**Instruction**. Up through the line that contains "tilt_deg: -38.7", retype the entries exactly, beginning at the very first line.

[Task input Boundary: Start]

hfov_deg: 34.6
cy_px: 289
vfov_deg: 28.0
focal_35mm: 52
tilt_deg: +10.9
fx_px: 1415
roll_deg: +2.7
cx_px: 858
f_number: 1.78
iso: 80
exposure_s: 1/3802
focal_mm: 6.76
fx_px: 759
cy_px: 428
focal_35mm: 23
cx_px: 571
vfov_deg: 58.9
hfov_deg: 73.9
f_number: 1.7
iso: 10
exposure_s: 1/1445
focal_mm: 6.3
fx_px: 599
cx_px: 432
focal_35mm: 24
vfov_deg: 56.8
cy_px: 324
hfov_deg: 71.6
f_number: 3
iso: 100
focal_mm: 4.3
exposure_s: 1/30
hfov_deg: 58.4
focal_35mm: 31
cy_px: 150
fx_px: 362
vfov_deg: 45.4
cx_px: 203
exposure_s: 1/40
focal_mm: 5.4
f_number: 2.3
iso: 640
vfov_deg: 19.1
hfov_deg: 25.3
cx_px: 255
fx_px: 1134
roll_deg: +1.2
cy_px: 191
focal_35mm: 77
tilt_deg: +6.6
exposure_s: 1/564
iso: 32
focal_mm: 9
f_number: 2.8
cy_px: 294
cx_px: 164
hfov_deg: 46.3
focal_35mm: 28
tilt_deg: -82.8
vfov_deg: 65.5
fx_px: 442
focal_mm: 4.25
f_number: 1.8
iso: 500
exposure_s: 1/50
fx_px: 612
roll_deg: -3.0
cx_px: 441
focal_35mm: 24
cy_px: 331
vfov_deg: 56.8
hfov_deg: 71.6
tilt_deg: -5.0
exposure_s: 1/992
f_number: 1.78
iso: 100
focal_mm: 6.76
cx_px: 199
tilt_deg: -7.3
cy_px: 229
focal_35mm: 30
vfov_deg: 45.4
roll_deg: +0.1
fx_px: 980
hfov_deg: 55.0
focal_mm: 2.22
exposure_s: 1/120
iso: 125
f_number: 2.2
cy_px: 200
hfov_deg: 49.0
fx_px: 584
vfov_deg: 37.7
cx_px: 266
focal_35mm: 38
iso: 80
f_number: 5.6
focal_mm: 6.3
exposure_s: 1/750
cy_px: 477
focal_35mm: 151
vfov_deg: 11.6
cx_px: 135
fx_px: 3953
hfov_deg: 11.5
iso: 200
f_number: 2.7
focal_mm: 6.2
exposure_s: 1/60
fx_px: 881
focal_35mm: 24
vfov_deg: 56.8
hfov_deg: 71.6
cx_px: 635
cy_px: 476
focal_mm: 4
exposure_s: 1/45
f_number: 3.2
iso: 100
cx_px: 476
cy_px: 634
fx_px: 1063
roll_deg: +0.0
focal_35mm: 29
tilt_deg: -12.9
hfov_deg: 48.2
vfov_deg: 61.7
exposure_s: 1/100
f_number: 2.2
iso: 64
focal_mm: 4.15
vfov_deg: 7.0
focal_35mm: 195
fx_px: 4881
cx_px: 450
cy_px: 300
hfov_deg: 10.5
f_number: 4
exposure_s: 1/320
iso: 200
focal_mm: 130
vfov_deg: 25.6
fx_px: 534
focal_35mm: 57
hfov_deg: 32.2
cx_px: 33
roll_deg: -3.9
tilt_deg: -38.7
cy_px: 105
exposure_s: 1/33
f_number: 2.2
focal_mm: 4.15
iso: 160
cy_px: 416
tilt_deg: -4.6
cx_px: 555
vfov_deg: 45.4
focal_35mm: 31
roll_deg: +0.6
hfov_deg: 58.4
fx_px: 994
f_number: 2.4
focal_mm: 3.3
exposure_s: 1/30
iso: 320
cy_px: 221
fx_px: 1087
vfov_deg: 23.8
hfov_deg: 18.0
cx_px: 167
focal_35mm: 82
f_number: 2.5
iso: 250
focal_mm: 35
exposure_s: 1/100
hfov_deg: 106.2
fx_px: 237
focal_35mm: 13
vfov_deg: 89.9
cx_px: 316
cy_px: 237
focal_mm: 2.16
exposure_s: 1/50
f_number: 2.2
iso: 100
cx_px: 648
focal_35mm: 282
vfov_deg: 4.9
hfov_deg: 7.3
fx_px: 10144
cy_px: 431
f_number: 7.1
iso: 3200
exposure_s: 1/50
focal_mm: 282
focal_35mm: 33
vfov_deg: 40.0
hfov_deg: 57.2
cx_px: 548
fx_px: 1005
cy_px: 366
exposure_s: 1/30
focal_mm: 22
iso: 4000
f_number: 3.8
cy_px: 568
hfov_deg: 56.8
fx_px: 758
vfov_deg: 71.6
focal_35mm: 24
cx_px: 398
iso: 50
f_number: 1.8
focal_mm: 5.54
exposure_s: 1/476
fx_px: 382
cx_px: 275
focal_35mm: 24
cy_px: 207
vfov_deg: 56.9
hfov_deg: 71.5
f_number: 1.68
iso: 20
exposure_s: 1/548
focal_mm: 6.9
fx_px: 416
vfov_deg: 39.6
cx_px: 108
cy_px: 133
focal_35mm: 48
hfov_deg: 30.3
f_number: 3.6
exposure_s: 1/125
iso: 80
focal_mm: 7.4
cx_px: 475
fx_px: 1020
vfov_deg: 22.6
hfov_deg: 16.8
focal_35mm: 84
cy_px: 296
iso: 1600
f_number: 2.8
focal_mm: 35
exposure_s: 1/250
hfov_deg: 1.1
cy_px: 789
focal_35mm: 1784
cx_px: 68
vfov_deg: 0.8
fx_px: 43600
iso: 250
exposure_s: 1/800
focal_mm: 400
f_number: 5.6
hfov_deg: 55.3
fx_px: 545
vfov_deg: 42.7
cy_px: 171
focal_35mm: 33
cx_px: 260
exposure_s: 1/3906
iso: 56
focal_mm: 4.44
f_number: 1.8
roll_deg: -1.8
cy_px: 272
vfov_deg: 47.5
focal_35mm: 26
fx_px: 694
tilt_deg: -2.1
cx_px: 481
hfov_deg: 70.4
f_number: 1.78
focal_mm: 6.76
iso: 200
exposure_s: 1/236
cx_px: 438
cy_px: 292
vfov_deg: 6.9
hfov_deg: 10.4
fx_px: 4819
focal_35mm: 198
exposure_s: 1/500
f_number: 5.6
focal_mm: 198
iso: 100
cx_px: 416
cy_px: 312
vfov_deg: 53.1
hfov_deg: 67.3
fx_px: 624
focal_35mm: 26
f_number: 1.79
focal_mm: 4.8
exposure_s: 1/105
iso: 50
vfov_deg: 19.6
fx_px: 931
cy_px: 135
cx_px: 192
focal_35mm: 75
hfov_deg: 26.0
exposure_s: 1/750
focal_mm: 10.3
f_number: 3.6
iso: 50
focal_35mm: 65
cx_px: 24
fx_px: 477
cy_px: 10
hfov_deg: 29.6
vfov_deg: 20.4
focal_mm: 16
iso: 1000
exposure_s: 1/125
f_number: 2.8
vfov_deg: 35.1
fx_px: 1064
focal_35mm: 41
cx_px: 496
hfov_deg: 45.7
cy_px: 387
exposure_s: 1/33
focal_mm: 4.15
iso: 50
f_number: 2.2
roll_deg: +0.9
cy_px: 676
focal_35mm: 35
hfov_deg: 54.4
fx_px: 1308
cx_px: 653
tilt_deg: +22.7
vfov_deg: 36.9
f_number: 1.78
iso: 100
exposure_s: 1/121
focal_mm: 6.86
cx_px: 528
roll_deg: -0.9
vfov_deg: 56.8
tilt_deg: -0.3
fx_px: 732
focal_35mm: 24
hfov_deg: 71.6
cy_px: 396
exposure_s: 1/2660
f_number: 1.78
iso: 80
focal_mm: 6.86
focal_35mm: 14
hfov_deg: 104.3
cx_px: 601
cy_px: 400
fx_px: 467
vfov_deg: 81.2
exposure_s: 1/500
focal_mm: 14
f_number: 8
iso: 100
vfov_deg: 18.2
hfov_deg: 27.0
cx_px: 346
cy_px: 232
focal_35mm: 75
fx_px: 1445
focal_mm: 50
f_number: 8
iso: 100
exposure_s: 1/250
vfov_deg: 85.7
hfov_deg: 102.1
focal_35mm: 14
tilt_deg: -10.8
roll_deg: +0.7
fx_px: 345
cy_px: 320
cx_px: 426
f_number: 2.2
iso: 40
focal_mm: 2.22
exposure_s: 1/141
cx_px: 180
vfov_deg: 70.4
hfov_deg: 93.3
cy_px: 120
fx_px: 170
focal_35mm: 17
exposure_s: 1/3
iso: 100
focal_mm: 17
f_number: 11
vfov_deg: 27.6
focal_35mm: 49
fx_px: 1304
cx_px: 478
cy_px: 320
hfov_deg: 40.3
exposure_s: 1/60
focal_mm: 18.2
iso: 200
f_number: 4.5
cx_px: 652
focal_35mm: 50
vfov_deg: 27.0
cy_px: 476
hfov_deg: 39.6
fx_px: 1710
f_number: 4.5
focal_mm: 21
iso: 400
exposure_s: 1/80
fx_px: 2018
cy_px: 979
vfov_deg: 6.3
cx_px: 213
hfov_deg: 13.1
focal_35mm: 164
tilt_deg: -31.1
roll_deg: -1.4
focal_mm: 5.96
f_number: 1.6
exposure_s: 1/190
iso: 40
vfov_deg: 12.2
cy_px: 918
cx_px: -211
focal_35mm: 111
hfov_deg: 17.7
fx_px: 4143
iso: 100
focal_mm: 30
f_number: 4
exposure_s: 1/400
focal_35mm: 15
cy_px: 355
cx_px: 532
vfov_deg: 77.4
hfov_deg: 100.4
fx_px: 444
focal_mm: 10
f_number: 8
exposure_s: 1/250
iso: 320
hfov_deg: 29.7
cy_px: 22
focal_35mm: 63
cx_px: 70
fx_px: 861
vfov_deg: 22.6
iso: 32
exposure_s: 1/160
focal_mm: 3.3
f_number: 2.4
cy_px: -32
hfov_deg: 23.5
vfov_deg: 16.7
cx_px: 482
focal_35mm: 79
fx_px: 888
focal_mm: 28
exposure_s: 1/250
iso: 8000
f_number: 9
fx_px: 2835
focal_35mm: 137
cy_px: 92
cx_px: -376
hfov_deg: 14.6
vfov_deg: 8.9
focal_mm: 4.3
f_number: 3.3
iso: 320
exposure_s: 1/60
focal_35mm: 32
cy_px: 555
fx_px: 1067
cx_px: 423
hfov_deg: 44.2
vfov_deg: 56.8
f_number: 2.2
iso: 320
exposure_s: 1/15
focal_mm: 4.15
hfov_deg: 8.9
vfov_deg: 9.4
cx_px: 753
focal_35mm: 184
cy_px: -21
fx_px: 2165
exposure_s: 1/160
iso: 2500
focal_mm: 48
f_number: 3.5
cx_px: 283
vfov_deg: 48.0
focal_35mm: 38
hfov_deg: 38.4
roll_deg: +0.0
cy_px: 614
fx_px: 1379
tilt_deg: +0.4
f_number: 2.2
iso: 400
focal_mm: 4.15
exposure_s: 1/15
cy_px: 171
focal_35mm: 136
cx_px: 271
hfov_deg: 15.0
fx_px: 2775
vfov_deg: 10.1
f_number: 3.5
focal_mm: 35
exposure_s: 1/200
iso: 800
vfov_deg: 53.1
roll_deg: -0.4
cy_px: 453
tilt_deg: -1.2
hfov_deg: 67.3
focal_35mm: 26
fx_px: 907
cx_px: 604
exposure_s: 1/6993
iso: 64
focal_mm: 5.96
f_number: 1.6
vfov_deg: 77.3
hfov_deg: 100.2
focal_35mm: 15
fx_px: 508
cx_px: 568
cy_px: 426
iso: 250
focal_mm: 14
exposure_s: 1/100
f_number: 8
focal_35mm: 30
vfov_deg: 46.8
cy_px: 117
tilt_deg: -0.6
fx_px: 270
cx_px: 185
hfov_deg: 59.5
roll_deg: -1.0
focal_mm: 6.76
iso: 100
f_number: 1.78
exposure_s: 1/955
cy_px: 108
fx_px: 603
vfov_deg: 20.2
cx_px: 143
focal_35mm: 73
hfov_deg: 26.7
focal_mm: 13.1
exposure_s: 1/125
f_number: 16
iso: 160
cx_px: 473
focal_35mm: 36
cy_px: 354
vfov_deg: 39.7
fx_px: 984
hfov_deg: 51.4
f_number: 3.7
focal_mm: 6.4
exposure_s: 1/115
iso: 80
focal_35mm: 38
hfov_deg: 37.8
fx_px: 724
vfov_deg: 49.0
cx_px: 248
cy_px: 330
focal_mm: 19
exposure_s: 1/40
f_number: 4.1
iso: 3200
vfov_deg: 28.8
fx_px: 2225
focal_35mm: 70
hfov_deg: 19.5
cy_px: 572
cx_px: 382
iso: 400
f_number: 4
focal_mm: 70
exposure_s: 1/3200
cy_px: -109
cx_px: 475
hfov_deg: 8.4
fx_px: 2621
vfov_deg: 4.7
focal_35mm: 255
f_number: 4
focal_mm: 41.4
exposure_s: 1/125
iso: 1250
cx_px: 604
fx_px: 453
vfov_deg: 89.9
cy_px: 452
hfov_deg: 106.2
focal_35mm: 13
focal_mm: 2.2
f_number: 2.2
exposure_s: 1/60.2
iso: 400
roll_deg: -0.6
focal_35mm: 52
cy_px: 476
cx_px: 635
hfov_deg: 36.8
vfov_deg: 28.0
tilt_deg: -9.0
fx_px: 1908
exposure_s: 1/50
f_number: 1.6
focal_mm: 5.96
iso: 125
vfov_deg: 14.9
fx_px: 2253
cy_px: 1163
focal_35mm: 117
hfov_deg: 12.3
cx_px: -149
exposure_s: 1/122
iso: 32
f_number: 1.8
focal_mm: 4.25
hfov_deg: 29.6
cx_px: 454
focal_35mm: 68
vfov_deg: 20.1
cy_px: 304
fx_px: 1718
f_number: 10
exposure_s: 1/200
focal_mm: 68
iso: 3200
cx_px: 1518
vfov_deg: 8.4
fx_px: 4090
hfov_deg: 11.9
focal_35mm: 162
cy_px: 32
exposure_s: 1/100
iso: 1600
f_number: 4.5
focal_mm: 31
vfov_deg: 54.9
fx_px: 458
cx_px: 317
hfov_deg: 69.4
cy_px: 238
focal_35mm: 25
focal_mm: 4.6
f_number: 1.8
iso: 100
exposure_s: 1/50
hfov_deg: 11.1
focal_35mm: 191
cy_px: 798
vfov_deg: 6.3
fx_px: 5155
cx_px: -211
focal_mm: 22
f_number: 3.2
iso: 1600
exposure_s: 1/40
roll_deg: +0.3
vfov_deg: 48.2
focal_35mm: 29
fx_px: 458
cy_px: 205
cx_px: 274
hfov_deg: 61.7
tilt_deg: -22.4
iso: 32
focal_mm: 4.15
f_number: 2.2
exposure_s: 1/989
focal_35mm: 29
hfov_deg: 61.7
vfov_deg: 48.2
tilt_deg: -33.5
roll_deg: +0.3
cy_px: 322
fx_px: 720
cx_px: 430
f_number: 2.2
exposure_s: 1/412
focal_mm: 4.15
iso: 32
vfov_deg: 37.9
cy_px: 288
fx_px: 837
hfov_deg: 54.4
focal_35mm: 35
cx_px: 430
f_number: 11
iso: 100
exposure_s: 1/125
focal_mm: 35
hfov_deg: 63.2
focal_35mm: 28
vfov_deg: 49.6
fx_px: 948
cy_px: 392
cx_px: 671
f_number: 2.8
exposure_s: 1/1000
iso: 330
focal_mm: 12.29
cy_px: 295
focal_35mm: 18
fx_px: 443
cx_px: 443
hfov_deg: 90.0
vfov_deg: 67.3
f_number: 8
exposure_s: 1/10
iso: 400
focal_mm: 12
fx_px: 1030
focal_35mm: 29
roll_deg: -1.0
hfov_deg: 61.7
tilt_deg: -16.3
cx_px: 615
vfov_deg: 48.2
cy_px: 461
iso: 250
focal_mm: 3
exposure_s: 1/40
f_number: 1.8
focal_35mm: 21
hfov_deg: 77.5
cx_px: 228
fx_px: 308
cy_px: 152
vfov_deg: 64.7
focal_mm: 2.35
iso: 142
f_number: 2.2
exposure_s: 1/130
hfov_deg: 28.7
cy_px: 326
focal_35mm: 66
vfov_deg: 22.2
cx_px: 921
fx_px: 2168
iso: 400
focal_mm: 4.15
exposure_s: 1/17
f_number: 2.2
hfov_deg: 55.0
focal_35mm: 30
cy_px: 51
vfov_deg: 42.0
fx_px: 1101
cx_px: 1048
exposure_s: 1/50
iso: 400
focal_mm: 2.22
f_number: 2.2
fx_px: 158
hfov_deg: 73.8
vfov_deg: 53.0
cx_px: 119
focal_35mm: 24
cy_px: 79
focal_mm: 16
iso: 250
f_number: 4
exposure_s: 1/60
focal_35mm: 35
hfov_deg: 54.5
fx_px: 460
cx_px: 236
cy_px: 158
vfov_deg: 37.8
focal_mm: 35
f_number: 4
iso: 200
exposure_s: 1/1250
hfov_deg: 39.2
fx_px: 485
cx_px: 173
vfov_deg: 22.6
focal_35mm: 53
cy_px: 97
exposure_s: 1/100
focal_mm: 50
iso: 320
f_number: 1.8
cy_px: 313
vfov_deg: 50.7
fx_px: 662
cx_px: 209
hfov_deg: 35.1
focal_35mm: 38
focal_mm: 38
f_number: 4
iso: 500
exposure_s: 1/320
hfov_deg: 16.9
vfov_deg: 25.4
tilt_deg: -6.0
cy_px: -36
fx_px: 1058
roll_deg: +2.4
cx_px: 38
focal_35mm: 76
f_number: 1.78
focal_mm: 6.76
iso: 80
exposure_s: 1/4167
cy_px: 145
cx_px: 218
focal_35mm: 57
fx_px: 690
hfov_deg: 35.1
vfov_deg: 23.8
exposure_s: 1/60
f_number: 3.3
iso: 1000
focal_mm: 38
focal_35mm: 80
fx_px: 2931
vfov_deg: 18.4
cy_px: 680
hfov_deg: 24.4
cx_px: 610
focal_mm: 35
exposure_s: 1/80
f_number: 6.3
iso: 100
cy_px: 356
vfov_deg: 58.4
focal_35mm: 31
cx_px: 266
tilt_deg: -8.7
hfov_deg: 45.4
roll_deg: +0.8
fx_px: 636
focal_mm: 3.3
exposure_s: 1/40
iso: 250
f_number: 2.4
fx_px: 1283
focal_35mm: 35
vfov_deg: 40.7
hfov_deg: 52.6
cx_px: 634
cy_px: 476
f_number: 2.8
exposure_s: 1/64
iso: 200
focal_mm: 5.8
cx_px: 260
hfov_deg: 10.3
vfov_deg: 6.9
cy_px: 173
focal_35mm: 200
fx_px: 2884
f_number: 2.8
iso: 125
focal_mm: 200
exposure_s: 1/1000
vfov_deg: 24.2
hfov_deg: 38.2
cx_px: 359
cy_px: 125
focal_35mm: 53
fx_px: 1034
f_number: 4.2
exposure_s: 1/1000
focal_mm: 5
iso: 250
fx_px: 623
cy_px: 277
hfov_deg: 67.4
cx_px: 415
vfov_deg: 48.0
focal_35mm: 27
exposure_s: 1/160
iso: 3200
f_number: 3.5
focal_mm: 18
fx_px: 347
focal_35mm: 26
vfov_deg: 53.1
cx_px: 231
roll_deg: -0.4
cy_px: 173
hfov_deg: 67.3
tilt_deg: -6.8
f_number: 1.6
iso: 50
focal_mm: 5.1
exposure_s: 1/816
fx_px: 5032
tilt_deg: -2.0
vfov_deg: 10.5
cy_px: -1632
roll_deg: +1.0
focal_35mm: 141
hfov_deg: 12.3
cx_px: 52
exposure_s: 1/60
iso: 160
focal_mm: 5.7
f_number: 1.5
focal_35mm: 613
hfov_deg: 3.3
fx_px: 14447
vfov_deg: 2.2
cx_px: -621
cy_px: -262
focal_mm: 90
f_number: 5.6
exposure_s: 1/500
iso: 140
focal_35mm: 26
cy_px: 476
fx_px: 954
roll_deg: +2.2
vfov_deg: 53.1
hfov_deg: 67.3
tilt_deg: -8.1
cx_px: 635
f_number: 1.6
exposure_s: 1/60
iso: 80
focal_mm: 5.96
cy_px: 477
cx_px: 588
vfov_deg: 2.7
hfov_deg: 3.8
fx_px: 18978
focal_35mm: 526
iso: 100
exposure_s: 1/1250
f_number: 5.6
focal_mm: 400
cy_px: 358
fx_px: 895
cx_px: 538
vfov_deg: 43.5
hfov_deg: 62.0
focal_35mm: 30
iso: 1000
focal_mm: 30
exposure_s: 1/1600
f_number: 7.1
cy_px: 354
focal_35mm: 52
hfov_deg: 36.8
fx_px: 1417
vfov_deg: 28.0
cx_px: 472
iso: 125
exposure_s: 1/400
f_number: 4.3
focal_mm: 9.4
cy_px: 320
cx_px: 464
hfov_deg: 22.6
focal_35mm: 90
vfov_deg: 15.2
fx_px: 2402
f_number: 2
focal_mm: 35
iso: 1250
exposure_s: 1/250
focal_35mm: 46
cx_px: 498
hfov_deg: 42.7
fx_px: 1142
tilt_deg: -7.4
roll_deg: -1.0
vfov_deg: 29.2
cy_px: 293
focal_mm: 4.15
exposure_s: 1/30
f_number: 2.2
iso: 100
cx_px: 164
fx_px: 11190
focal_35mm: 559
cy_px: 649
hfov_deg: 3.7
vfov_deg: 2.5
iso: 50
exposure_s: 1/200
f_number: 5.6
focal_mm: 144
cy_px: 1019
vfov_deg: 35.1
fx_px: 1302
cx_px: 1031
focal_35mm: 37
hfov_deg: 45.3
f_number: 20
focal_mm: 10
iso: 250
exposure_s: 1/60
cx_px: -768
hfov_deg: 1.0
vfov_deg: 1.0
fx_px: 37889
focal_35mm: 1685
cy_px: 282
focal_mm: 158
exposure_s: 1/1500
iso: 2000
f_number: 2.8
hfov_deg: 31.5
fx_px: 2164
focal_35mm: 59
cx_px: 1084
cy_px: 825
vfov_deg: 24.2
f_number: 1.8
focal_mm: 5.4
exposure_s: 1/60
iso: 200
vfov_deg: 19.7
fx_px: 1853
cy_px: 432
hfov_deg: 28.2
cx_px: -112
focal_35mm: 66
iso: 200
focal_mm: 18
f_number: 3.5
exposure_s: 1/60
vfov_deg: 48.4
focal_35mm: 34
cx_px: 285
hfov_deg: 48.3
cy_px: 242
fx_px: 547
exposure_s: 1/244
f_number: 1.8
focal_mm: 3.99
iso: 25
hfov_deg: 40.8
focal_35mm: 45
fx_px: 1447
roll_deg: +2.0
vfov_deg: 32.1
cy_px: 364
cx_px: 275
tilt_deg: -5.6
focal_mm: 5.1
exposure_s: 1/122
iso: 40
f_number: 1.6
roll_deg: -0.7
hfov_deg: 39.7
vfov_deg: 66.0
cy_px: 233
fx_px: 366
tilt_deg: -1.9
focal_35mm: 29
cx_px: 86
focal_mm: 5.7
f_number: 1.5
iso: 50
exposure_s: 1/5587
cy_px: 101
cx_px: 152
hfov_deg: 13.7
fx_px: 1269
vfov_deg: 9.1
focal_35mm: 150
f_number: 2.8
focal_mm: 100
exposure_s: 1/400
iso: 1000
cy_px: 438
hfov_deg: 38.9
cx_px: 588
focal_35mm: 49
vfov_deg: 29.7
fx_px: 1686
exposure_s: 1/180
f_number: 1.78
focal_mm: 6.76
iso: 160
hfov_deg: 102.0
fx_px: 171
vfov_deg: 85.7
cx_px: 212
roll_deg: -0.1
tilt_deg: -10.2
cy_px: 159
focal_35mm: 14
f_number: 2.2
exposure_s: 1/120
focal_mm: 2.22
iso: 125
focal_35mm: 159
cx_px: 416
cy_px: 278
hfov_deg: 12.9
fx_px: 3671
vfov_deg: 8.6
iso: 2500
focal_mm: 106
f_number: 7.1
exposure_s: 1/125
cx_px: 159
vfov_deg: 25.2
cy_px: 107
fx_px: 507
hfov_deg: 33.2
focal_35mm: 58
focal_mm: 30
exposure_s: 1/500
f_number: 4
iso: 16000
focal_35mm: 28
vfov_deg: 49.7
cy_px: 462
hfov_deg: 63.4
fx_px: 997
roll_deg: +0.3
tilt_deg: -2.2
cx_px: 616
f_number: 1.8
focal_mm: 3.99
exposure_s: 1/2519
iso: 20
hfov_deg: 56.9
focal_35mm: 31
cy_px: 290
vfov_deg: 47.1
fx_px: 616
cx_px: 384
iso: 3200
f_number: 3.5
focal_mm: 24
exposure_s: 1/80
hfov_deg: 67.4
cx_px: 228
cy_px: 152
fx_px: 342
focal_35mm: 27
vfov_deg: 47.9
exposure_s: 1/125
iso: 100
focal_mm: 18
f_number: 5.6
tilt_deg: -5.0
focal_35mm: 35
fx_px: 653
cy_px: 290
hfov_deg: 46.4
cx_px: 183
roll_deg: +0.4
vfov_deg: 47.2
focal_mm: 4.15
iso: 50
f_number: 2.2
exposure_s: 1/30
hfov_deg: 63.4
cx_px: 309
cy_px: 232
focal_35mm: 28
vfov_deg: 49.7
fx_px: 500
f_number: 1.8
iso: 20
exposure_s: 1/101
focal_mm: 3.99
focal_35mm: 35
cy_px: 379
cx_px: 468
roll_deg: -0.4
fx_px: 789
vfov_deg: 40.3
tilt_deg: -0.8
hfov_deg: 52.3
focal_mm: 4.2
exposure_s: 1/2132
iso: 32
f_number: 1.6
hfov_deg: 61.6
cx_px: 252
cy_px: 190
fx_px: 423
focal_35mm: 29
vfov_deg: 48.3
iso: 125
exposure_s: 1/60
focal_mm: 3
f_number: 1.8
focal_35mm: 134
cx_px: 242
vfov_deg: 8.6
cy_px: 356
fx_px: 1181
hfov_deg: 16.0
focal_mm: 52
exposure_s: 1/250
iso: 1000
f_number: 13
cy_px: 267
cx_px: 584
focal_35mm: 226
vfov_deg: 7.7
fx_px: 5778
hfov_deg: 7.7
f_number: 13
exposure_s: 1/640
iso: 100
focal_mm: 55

[Task input Boundary: End]

**Output below**.
hfov_deg: 34.6
cy_px: 289
vfov_deg: 28.0
focal_35mm: 52
tilt_deg: +10.9
fx_px: 1415
roll_deg: +2.7
cx_px: 858
f_number: 1.78
iso: 80
exposure_s: 1/3802
focal_mm: 6.76
fx_px: 759
cy_px: 428
focal_35mm: 23
cx_px: 571
vfov_deg: 58.9
hfov_deg: 73.9
f_number: 1.7
iso: 10
exposure_s: 1/1445
focal_mm: 6.3
fx_px: 599
cx_px: 432
focal_35mm: 24
vfov_deg: 56.8
cy_px: 324
hfov_deg: 71.6
f_number: 3
iso: 100
focal_mm: 4.3
exposure_s: 1/30
hfov_deg: 58.4
focal_35mm: 31
cy_px: 150
fx_px: 362
vfov_deg: 45.4
cx_px: 203
exposure_s: 1/40
focal_mm: 5.4
f_number: 2.3
iso: 640
vfov_deg: 19.1
hfov_deg: 25.3
cx_px: 255
fx_px: 1134
roll_deg: +1.2
cy_px: 191
focal_35mm: 77
tilt_deg: +6.6
exposure_s: 1/564
iso: 32
focal_mm: 9
f_number: 2.8
cy_px: 294
cx_px: 164
hfov_deg: 46.3
focal_35mm: 28
tilt_deg: -82.8
vfov_deg: 65.5
fx_px: 442
focal_mm: 4.25
f_number: 1.8
iso: 500
exposure_s: 1/50
fx_px: 612
roll_deg: -3.0
cx_px: 441
focal_35mm: 24
cy_px: 331
vfov_deg: 56.8
hfov_deg: 71.6
tilt_deg: -5.0
exposure_s: 1/992
f_number: 1.78
iso: 100
focal_mm: 6.76
cx_px: 199
tilt_deg: -7.3
cy_px: 229
focal_35mm: 30
vfov_deg: 45.4
roll_deg: +0.1
fx_px: 980
hfov_deg: 55.0
focal_mm: 2.22
exposure_s: 1/120
iso: 125
f_number: 2.2
cy_px: 200
hfov_deg: 49.0
fx_px: 584
vfov_deg: 37.7
cx_px: 266
focal_35mm: 38
iso: 80
f_number: 5.6
focal_mm: 6.3
exposure_s: 1/750
cy_px: 477
focal_35mm: 151
vfov_deg: 11.6
cx_px: 135
fx_px: 3953
hfov_deg: 11.5
iso: 200
f_number: 2.7
focal_mm: 6.2
exposure_s: 1/60
fx_px: 881
focal_35mm: 24
vfov_deg: 56.8
hfov_deg: 71.6
cx_px: 635
cy_px: 476
focal_mm: 4
exposure_s: 1/45
f_number: 3.2
iso: 100
cx_px: 476
cy_px: 634
fx_px: 1063
roll_deg: +0.0
focal_35mm: 29
tilt_deg: -12.9
hfov_deg: 48.2
vfov_deg: 61.7
exposure_s: 1/100
f_number: 2.2
iso: 64
focal_mm: 4.15
vfov_deg: 7.0
focal_35mm: 195
fx_px: 4881
cx_px: 450
cy_px: 300
hfov_deg: 10.5
f_number: 4
exposure_s: 1/320
iso: 200
focal_mm: 130
vfov_deg: 25.6
fx_px: 534
focal_35mm: 57
hfov_deg: 32.2
cx_px: 33
roll_deg: -3.9
tilt_deg: -38.7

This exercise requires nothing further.